破滅の加速か、世界秩序の統合か──「大転換」した中国と紛争を避けるには?
RISING POWERS
中国の統治システムは行政機関同士の説明責任のメカニズムを通じて、国民の大多数に大きな効果をもたらすことに重点を置いている。しかし欧米の視点からすれば、法や手続きのルールや個人の権利を重視する選挙による民主主義とは根本的に異なる制度であり、容認し難い。
双方のこうした相違は、中国の大転換が西側諸国から否定的な反応を引き起こしている理由を説明する上で役に立つ。危険なのは、メディアやテクノロジー、金融、貿易など本来なら協力の場である分野の「武器化」が、緊張の激化や、ひいては戦争につながることだ。
中国、インド、インドネシアは2050年までに世界の経済規模トップ5に入ると予想されている。大規模な紛争を防ぐには、多極的な国際秩序を構築する必要がある。
今日では、核と破壊的な技術を保有する大陸サイズの新興国の間で競争が起きている。ポラニーは、大転換には無限の需要と限られた資源とのバランスが必要だと理解していた。この問題を解決するには、戦争で地球と人類の破壊を加速させるか、全ての国をバランスの取れた世界秩序に統合し、平和と人類の生存を達成するしかない。

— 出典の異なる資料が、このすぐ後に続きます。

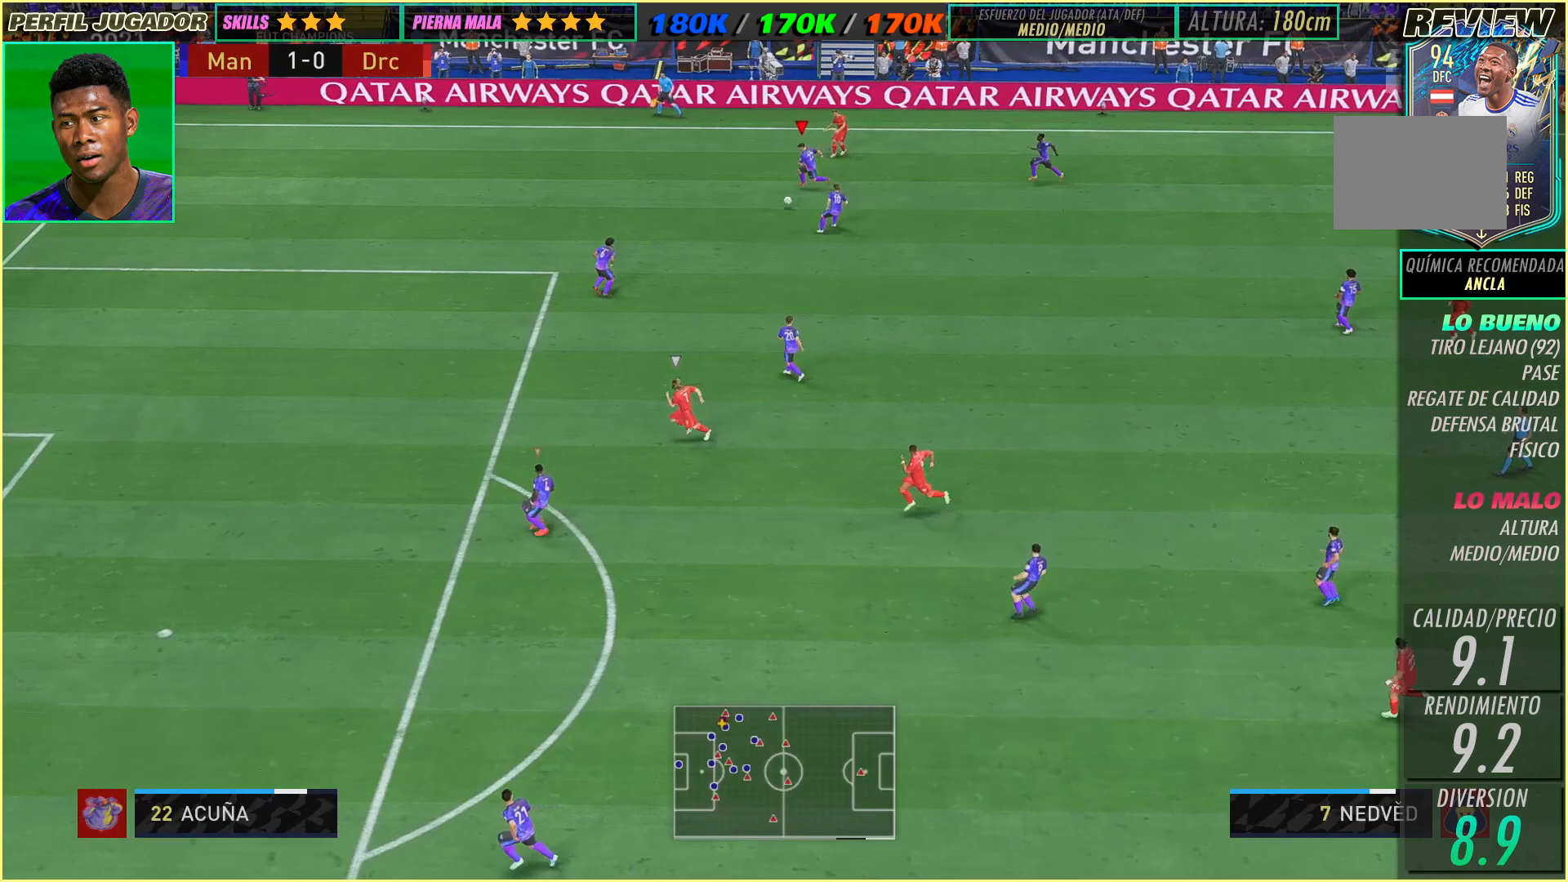
{"dt_ms": 500, "buttons": [], "left_stick": "down-right", "events": [[317, "left_stick", "down"], [383, "left_stick", "down-right"]]}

全ての国の優先順位や制度、価値観を一致させ、ハイエクやポラニーなど知識人の助言に耳を傾けさせるのは非現実的だ。とはいえ、私たちは終わりなき衝突の世界に生きることを運命付けられたわけではない。
平和と繁栄と健全な地球を目指すグローバルな「大転換」のために共通の基盤を見つけ、建設的な関与を追求し、妥協することは可能だ。いや、そうしなくてはならない。